**TASK BRIEF**
Reproduce a passage from the appeal decision, beginning at the words "COURT OF APPEAL" and stopping after "Defendant (Appellant)".

**EXCERPTED TEXT**
>> begin

COURT OF APPEAL FOR ONTARIO
CITATION: Kearns v. Canadian Tire Corporation, Limited, 2020 ONCA 709
DATE: 2020-11-09
DOCKET: C67413
Lauwers, Brown and Nordheimer JJ.A.
BETWEEN
Jamie Kearns
Plaintiff (Respondent)
and
Canadian Tire Corporation, Limited
Defendant (Appellant)
Stephen F. Gleave, for the appellant
Matthew A. Fisher, for the respondent
Heard: in writing
On appeal from the judgment of Justice Peter J. Cavanagh of the Superior Court of Justice dated August 22, 2019, with reasons reported at 2019 ONSC 4946, 57 C.C.E.L. (4th) 270.
I. OVERVIEW
[1] The appellant, Canadian Tire Corporation, Limited (“Canadian Tire”), terminated the employment of the respondent, Jamie Kearns, effective July 2018. Canadian Tire made termination-related payments to Mr. Kearns in July and September 2018. Mr. Kearns started a wrongful dismissal action in October 2018. Canadian Tire made a further payment to Mr. Kearns on November 23, 2018 (the “November Payment”). The parties went to mediation in December 2018. They settled and executed minutes of settlement (the “Minutes”) that provided Canadian Tire would pay Mr. Kearns $150,000 “in addition to amounts already paid”.
[2] The Canadian Tire representatives who attended the mediation were not aware that the company had made the November Payment to Mr. Kearns. When, in February 2019, those representatives learned of the November Payment, the company took the position that it should be deducted from the settlement amount of $150,000.
[3] Mr. Kearns moved for enforcement of the Minutes. The motion judge granted judgment in favour of Mr. Kearns. Canadian Tire appeals. The company submits that the motion judge failed to properly interpret the Minutes in their full context and erred in disposing of the matter by way of motion on the basis of the evidence filed.
[4] For the reasons set out below, I would dismiss the appeal. As I will explain, the motion judge properly applied the principles of contractual interpretation and it was appropriate for him to dispose of the matter by way of motion.

>> end

**Stored data**

>> begin

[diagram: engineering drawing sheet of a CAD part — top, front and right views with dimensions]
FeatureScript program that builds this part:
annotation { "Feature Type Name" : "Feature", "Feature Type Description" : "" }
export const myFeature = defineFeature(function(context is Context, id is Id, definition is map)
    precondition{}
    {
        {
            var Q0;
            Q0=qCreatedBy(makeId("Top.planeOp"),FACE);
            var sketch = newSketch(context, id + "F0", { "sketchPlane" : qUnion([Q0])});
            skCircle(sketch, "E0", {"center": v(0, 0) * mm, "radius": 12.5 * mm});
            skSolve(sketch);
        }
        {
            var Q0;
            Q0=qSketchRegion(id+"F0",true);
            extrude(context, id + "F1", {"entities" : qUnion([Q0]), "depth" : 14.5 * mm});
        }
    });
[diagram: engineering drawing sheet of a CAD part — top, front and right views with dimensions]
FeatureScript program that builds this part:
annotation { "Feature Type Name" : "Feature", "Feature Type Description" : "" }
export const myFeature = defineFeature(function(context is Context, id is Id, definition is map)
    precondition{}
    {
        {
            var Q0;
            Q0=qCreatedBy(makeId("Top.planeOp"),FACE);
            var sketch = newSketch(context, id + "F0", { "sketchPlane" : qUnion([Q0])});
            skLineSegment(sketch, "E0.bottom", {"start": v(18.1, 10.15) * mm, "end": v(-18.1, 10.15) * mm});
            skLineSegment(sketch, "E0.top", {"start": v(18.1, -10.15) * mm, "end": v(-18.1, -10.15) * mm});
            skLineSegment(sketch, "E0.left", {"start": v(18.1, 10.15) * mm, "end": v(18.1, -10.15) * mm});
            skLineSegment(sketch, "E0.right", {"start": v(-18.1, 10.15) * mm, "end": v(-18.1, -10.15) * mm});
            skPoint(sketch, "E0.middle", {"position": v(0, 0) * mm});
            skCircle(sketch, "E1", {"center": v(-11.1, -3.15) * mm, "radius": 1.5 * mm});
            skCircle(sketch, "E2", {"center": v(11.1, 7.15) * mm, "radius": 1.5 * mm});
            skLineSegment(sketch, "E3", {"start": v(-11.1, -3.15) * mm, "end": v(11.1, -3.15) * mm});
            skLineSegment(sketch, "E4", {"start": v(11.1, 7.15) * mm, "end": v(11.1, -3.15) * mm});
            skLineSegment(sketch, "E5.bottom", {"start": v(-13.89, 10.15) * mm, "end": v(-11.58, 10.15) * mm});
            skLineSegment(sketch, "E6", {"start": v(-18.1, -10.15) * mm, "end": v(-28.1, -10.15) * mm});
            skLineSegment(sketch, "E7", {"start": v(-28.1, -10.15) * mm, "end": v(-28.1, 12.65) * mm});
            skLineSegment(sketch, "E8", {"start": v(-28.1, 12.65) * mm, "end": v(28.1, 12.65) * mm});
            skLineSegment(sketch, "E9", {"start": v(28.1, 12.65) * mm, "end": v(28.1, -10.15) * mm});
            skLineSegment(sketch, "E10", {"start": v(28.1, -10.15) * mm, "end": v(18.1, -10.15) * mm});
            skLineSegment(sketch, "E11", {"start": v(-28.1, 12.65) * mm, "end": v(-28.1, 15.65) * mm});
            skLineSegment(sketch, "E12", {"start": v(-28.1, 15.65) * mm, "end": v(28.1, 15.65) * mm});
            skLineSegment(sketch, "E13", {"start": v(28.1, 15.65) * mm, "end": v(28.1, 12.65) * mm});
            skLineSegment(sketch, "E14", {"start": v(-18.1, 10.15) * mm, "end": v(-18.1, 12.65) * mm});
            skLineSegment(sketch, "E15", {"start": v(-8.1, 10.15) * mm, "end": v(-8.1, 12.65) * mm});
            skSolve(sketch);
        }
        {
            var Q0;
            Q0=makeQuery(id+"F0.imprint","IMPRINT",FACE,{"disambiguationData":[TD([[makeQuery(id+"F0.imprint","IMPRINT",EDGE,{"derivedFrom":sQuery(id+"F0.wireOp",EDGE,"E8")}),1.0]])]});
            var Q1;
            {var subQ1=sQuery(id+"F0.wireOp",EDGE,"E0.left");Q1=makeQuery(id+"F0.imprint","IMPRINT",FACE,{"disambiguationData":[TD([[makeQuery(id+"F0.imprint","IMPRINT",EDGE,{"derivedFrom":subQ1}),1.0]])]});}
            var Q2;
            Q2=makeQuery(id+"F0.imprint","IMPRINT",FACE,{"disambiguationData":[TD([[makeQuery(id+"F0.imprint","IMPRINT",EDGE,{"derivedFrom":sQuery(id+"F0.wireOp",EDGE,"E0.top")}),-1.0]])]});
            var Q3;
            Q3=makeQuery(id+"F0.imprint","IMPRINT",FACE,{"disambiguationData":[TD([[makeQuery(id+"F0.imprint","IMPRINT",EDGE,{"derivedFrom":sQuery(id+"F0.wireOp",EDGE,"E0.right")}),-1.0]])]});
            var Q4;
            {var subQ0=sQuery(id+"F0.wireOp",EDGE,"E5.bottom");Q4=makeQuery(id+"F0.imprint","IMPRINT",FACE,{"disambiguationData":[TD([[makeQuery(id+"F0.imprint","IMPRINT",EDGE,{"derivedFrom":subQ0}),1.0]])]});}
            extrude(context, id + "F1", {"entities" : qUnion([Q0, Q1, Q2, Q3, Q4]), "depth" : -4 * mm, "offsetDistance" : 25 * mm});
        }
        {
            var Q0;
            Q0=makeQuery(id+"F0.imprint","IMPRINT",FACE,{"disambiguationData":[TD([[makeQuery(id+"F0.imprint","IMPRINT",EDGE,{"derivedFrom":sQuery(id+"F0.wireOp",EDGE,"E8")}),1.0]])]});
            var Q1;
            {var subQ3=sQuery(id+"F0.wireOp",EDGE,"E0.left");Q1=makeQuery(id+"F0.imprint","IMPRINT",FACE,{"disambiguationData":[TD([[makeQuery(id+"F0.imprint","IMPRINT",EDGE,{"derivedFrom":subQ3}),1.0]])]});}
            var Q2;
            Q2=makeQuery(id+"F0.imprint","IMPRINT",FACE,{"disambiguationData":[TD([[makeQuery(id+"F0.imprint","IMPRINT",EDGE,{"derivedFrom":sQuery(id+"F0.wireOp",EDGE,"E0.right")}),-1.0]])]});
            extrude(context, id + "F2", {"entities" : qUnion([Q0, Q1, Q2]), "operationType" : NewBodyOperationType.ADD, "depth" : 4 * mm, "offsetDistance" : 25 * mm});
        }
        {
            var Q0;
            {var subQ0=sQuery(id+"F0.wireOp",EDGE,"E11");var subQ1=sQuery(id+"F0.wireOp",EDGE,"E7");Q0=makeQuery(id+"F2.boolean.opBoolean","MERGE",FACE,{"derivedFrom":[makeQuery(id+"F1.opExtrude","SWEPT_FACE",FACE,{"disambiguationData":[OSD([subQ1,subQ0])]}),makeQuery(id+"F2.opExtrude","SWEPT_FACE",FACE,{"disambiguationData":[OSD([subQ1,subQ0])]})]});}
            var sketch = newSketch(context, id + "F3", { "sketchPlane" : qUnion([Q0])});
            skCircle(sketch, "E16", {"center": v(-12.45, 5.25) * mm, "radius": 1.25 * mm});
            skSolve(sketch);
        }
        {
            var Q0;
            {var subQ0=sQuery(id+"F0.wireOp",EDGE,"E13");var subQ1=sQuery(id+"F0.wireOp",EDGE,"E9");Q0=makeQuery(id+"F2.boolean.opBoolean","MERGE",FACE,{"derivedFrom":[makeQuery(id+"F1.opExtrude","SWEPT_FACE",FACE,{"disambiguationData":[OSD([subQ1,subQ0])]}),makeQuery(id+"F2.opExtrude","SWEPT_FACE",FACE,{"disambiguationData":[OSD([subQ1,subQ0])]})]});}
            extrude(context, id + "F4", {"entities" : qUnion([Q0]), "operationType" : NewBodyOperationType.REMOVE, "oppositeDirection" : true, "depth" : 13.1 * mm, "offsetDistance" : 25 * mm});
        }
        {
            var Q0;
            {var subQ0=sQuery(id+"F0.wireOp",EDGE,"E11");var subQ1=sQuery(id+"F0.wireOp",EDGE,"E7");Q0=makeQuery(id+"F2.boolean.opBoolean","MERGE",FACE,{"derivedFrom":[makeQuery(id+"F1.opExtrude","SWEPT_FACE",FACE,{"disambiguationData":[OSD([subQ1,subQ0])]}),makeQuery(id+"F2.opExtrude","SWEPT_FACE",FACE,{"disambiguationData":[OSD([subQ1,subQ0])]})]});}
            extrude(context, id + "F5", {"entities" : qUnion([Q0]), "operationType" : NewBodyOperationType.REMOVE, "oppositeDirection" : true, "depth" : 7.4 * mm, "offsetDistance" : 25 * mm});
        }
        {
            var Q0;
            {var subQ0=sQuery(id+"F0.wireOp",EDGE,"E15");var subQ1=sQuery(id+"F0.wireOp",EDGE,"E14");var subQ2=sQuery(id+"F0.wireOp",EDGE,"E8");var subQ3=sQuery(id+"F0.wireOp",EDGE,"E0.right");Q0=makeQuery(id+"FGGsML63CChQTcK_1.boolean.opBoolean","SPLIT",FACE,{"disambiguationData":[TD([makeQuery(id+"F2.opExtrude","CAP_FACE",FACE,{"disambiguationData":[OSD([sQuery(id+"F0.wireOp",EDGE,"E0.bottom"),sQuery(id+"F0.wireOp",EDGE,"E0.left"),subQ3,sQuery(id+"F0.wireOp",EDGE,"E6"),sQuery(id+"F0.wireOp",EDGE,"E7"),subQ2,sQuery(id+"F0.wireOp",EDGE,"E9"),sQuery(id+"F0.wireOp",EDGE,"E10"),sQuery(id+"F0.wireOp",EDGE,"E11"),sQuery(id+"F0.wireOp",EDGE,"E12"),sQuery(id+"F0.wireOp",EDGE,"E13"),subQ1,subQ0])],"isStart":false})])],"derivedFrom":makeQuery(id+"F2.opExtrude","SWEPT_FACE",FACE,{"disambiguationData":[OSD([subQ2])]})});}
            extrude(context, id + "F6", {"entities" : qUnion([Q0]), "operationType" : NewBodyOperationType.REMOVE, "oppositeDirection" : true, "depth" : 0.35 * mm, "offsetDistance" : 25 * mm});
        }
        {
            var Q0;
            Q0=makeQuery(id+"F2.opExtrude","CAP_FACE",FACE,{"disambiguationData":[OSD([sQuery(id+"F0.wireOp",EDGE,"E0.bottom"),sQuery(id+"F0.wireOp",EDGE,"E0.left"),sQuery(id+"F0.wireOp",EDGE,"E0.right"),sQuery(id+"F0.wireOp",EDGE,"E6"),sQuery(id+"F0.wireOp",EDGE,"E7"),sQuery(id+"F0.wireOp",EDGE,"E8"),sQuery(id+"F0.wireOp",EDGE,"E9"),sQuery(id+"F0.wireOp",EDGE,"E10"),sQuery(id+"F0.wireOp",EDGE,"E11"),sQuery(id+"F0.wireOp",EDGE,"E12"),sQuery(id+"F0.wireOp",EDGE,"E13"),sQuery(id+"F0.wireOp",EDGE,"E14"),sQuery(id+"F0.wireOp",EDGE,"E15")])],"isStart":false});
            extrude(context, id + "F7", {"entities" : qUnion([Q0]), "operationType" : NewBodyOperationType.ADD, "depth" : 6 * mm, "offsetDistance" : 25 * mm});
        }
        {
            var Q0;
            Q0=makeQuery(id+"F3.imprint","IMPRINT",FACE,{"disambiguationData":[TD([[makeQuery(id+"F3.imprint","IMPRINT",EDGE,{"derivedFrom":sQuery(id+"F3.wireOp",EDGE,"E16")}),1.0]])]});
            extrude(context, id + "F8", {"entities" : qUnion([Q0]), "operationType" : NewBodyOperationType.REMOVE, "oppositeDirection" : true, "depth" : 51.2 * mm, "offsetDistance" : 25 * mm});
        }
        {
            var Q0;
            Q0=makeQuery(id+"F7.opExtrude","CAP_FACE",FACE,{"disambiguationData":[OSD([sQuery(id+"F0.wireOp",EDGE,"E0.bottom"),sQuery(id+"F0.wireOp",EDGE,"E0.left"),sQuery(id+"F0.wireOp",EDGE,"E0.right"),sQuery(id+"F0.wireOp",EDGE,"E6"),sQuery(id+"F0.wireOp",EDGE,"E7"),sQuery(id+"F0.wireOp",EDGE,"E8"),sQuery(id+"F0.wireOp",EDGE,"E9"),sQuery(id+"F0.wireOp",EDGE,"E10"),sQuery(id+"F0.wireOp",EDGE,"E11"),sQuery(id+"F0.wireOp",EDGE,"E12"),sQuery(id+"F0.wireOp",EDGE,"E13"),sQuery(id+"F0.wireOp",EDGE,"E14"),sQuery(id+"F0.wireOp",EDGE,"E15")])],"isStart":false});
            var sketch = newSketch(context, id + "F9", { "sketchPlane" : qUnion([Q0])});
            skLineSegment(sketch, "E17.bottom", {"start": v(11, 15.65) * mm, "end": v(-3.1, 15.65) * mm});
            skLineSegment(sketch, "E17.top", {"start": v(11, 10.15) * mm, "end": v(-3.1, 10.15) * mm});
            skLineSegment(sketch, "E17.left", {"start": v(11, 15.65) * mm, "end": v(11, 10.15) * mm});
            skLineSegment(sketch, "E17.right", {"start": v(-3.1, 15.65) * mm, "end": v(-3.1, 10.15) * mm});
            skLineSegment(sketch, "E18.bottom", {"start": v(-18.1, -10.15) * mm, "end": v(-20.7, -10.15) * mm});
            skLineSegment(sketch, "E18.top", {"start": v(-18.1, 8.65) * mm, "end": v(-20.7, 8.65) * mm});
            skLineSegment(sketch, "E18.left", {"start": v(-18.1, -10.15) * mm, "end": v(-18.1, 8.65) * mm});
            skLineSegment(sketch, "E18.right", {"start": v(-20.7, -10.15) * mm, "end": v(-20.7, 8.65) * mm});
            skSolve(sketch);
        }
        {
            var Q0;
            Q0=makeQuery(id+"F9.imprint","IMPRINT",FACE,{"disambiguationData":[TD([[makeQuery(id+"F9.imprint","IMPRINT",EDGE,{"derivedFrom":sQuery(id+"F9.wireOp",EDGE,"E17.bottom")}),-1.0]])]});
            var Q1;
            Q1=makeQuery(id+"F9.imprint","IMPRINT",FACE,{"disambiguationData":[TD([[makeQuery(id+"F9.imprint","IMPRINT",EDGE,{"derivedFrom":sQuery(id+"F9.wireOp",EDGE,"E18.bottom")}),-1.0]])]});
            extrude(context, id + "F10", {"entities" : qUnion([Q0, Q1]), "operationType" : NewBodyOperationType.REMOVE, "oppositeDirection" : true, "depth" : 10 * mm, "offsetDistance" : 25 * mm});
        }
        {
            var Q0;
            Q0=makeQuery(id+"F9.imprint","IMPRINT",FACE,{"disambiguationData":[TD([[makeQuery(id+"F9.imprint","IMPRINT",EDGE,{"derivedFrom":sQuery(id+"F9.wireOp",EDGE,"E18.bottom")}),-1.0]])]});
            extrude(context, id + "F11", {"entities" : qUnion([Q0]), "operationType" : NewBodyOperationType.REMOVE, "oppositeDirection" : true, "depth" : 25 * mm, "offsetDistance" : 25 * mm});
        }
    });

>> end

**RESULT OF THIS EXERCISE**
COURT OF APPEAL FOR ONTARIO
CITATION: Kearns v. Canadian Tire Corporation, Limited, 2020 ONCA 709
DATE: 2020-11-09
DOCKET: C67413
Lauwers, Brown and Nordheimer JJ.A.
BETWEEN
Jamie Kearns
Plaintiff (Respondent)
and
Canadian Tire Corporation, Limited
Defendant (Appellant)